To the alien, from another side. // Earth used to be the most beautiful place.

You could go running, under-leaf, through waist-deep tangled-grass jungle, wondering about snakes but not stopping because you had lost something in there, your heart breaking along fault lines in egg shells of worry and the impossibility of searching this dense pocket of hiding. The sharp limits of eyes. (It could start to rain and the drops, clear pinpoints and gashes on your naked arms, would feel body-temperature, not quite cool.) You would give birth to yourself, clambering out from staggered layers of green into a rice field, shifting pale to yellow, (footsteps uneven in cracking, caked mud, swaying in) needle-soft fibers cascading with grain. A sea of it. (It could start pouring, but the heavy, like wind-whipped-metal, grey holds.) Do you go left, right, forward into the field, or back to the jungle? (Ok, good choice. Turn to page 56.)
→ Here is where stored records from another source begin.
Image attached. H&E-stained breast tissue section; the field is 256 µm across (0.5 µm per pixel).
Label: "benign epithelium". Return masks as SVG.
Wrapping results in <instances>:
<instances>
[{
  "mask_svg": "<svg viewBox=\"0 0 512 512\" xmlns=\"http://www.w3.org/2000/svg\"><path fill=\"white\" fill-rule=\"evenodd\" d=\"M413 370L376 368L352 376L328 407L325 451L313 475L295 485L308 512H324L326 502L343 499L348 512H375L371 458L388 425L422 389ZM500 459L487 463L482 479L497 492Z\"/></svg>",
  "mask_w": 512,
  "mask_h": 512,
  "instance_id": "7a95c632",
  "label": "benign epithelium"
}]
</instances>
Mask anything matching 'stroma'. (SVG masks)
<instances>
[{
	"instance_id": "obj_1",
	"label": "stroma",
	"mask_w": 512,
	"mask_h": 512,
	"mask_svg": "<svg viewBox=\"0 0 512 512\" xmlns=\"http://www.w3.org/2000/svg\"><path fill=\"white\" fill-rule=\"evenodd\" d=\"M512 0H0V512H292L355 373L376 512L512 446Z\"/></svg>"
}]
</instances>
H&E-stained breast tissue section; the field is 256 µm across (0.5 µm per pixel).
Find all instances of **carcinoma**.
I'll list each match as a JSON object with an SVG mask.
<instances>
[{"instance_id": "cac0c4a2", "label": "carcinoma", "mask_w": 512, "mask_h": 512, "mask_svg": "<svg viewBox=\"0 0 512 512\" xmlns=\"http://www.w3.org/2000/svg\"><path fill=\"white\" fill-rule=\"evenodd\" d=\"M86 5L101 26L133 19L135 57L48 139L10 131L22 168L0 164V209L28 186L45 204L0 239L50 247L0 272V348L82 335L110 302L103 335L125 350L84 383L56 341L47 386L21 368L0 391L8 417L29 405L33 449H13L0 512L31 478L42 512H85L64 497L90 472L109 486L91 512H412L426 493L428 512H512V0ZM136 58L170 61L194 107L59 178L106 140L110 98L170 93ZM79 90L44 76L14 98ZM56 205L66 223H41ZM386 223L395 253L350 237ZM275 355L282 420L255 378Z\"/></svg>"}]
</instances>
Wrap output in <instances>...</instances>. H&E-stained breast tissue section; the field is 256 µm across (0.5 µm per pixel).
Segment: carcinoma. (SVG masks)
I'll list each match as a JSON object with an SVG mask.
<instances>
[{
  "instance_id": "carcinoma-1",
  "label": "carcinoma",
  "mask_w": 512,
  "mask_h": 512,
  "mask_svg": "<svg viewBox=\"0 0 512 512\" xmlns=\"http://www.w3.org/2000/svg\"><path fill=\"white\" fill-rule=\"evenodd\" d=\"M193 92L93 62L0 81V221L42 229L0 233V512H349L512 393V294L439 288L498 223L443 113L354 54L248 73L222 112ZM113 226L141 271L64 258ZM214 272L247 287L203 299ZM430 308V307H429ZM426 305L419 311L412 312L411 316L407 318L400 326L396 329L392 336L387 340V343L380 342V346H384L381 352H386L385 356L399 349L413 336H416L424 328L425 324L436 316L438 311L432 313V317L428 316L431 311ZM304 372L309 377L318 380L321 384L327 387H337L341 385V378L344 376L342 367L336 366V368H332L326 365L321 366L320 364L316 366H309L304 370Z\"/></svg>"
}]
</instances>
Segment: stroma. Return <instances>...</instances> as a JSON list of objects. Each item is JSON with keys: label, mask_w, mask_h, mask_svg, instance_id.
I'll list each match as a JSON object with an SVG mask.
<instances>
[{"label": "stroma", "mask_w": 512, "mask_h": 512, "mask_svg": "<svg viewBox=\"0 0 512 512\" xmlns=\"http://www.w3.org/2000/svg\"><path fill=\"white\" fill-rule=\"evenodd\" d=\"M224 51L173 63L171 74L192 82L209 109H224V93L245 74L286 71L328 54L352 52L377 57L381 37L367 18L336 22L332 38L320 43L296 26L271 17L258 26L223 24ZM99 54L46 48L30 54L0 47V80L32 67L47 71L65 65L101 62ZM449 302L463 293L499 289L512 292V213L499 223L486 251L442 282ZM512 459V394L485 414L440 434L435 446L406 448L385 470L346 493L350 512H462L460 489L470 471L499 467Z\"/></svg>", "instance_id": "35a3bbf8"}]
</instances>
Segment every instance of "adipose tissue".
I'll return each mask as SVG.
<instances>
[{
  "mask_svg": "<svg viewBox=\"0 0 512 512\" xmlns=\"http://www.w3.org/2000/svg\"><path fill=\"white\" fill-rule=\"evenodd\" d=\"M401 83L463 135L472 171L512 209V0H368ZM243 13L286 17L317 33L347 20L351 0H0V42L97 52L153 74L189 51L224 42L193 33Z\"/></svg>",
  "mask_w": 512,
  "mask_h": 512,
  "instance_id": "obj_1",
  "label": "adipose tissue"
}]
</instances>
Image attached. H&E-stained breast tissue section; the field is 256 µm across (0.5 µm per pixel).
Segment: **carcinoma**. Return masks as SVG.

Words come from behind you, you don’t understand those, but fearful fluttering heartbeats, you do. From underneath places, trembling invisibles look back, lines of sight never meeting, from too many directions. You never held what happened, there. Life was snuffed out in missed-crossings, disappeared, or worse, waited past the faltering light, as if to be found again, hoping but knowing, skin and memory growing thin and colder, until heart stopped. It gave up, it was over, but then, you were found. A strange struggle, distracting but home again, having made plans that seem irrelevant, at this point. Washed a sink full of dishes. Sat on the floor, scratching stray sentences in dust. It would be dark, but not raining, and anyway, you would be under the solid wood floor of another world, with footsteps relying heavily on the grammar of your (earthy) answer.

Somebody who loved you might bring you food that was soft and crunchy and salty and sweet. And a lit stick of honeyed incense. Parts of you would fall back in right places. You could remove clothes, find yourself misshapen, and step into a hot shower under pitch-navy sky. Becoming twin bodies, ocean and sorrow in a breathy coccoon against deep space. I would work my fingers into your scalp, and medicinal smells of sudsy substances would rinse off in slippery streams to either side of your (kissed) face. Scrub around ears. You could be clean. (And the miracle of that.) You could put on clean clothes. You could slip between clean sheets underneath a comforter blanket that was the perfect thickness for this night’s chill, with just enough weight to let you feel, well, enough. Plus a cat, on your legs. Yes, cats were amazing. You could cover your eyes, and drift off, as a warm hand slipped softly into yours. Everything that was lost, would be home, would be dreamt or forgotten, singing or held, would be tucked under feathers, bed scattered with blossoms, and the waning crescent would disappear into the better side of night.

One felt gratitude, and mistook it for fear. That is how beautiful Earth was. We couldn’t contain the joy it put into us, so we turned it upside-down, into fear.